**TÂCHES À RÉALISER**
[1] Selon le passage sur la Françafrique, qui était le « M. Afrique » de la France pendant la Guerre froide ?
[2] Rédigez la suite du passage sur la Françafrique, à partir de sa dernière phrase.

Antoine Glaser : La Françafrique est un concept énorme, dont il faut bien comprendre les périodes historiques. Durant la Guerre Froide, dès les décolonisations jusqu’à la chute du mur de Berlin, la France était dans un pré carré africain regroupant les anciennes colonies d’Afrique équatoriale et occidentale. Sa présence se manifestait par un contrôle très étroit, marqué par un gaullisme triomphant. Il y avait alors un M. Afrique en la personne de Jacques Foccart, qui supervisait réellement cette région par le biais notamment du Franc CFA adossé alors au Franc français.

Cette période de la Françafrique n’avait pas encore la connotation péjorative qu’on lui connaît aujourd’hui. En effet, les dirigeants français et africains croyaient encore à l’existence d’une communauté de destin entre la France et l’Afrique. Avec la chute du Mur du Berlin, la notion de pré carré s’est peu à peu éteinte, le continent s’est ouvert au monde et s’est mondialisé. Pour autant des réseaux économiques et politiques ont réussi à perdurer. Leur survie est passée par un deal contenu dans les accords de défense passé entre la France et des chefs d’État africains, qui étaient alors cooptés par Paris parce que francophones et francophiles, mais aussi parce qu’ils fréquentaient les mêmes milieux à l'image du général Bokassa ou le général Eyadema. Ils avaient alors convenu qu’en échange des matières premières stratégiques, les dirigeants bénéficieraient d’une totale impunité sur la gestion de leurs pays.

Aujourd’hui, on peut dire que la Françafrique est en fin de période historique. En effet, même si Nicolas Sarkozy avait des relations privilégiées avec un certain nombre de chefs d’État africains - en particulier Omar Bongo – on était tout de même loin de l’image des masques africains de la période Jacques Chirac.

François Hollande accentuera cette fin de période. Arrive à l’Élysée un homme qui n’a jamais fait danser les masques africains, sans aucunes relations personnelles privilégiées avec des chefs d’État africains. Il s’était d’ailleurs insurgé contre l’attitude de l’ancien président ivoirien Laurent Gbagbo, et avait estimé qu’il était infréquentable au moment où les dérives du régime se confirmaient. Cette phrase était d’autant plus forte, qu’à l’époque il occupait le poste de premier Secrétaire du Parti socialiste et le Front populaire ivoirien de Gbagbo faisait partie de l’Internationale socialiste.

Selon la nouvelle diplomatie de François Hollande, il n’y aura plus de politique africaine de la France, mais bien une politique de la France vis-à-vis de l'Afrique, comme il y a une politique vis-à-vis des États-Unis ou de l’Amérique latine. Les ruines de la politique africaine s’expriment cependant désormais à travers les bases militaires qui restent sur différents territoires, tels que le Gabon ou Djibouti. Il y a eu des opérations au Tchad et au Sénégal. Elles s’expriment aussi par tous ces Français, hommes d’affaires installés dans ces pays depuis la décolonisation.

**DONNÉES FOURNIES**
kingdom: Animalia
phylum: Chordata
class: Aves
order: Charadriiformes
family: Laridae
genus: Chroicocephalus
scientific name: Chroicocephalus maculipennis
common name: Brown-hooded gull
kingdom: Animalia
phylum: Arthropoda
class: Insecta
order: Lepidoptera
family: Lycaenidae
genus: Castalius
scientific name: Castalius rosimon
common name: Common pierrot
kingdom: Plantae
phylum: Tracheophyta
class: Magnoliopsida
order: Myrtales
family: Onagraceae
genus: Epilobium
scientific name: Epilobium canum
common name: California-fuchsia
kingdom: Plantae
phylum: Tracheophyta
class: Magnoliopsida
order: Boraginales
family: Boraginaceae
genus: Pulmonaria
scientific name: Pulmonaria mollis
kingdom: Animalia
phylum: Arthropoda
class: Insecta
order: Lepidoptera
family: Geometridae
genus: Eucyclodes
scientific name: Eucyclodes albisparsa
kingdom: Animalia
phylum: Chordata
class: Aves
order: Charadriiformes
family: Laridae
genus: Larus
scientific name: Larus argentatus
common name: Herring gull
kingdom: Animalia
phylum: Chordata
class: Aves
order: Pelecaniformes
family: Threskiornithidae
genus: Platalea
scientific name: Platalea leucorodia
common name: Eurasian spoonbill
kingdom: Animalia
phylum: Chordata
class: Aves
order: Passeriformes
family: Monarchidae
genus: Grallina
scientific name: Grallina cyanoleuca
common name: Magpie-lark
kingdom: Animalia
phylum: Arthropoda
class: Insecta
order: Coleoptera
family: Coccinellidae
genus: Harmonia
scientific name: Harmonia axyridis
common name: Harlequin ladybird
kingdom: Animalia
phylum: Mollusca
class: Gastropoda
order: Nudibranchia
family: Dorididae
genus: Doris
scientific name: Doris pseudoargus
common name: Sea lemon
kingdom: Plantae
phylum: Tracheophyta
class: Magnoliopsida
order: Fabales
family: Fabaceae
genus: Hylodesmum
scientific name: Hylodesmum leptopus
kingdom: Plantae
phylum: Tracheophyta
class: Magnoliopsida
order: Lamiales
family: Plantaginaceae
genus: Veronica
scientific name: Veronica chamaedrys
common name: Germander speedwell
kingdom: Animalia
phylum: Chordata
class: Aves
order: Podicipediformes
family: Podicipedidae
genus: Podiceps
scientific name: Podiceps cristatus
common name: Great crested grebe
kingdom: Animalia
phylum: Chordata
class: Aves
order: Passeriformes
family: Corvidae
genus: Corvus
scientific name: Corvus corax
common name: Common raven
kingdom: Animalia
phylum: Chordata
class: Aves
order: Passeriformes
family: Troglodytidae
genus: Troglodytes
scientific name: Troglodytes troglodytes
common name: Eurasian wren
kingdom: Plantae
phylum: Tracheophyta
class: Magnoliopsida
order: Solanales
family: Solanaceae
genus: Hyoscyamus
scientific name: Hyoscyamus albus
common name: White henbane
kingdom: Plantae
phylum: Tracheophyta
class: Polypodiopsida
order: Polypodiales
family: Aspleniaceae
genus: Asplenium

**RÉPONSES ATTENDUES**
[1] Jacques Foccart.

[2]
Tous ces facteurs indiquent bien, que même pour un Président « normal », c’est-à-dire un président qui entend normaliser les relations franco-africaines, il est impossible de ne pas tenir compte des intérêts entre les deux entités, qui se résument à l’approvisionnement énergétique.

Il y a bien entendu une volonté d’aller vers les sociétés civiles africaines, en passant par une démocratisation de leurs systèmes politiques, mais reste que la France peut difficilement assumer une politique d’ingérence démocratique. L’Afrique se mondialise à une vitesse incroyable et cela entraîne l’effondrement de l’influence française, qui doit lutter pour défendre ses intérêts stratégiques.

La politique africaine restera donc un dossier sensible de la politique française, on le voit d’ailleurs avec les otages d’Areva enlevés au Niger. C’est un dossier très difficile à gérer, telle une nitroglycérine, mélange complexe entre les grands principes démocratiques et les intérêts stratégiques.

Quand on parle de la Françafrique dans le débat public, les esprits s’accordent sur la nécessité de sa suppression et la qualifient de vieux souvenir de la France coloniale, ou l'associent encore au néo-colonialisme. Pourquoi cette image compliquée n’a pas pu être assainie ?

Il est indéniable que le passif est très lourd. On parle d’une très longue et douloureuse période de colonisation sur laquelle il serait trop long de revenir. Ces régions étaient considérées comme françaises, les liens étaient tellement étroits qu’un certain nombre de dirigeants africains tels que Félix Houphouët-Boignyou Léopold Sédar Senghor ont même occupé des postes de ministre au sein du gouvernement français. On ne peut pas nier ces relations historiques.

A cette image plutôt positive se superpose l’image - véhiculée par un certain nombre d’associations de défense des droits de l’homme – de toutes les relations incestueuses entre les hommes politiques français, notamment caractérisées par des affaires de financement occulte. Longtemps la politique étrangère africaine ne se faisait plus au Quai d’Orsay, ni au sein de cellules particulières, mais bien au sein de réseaux.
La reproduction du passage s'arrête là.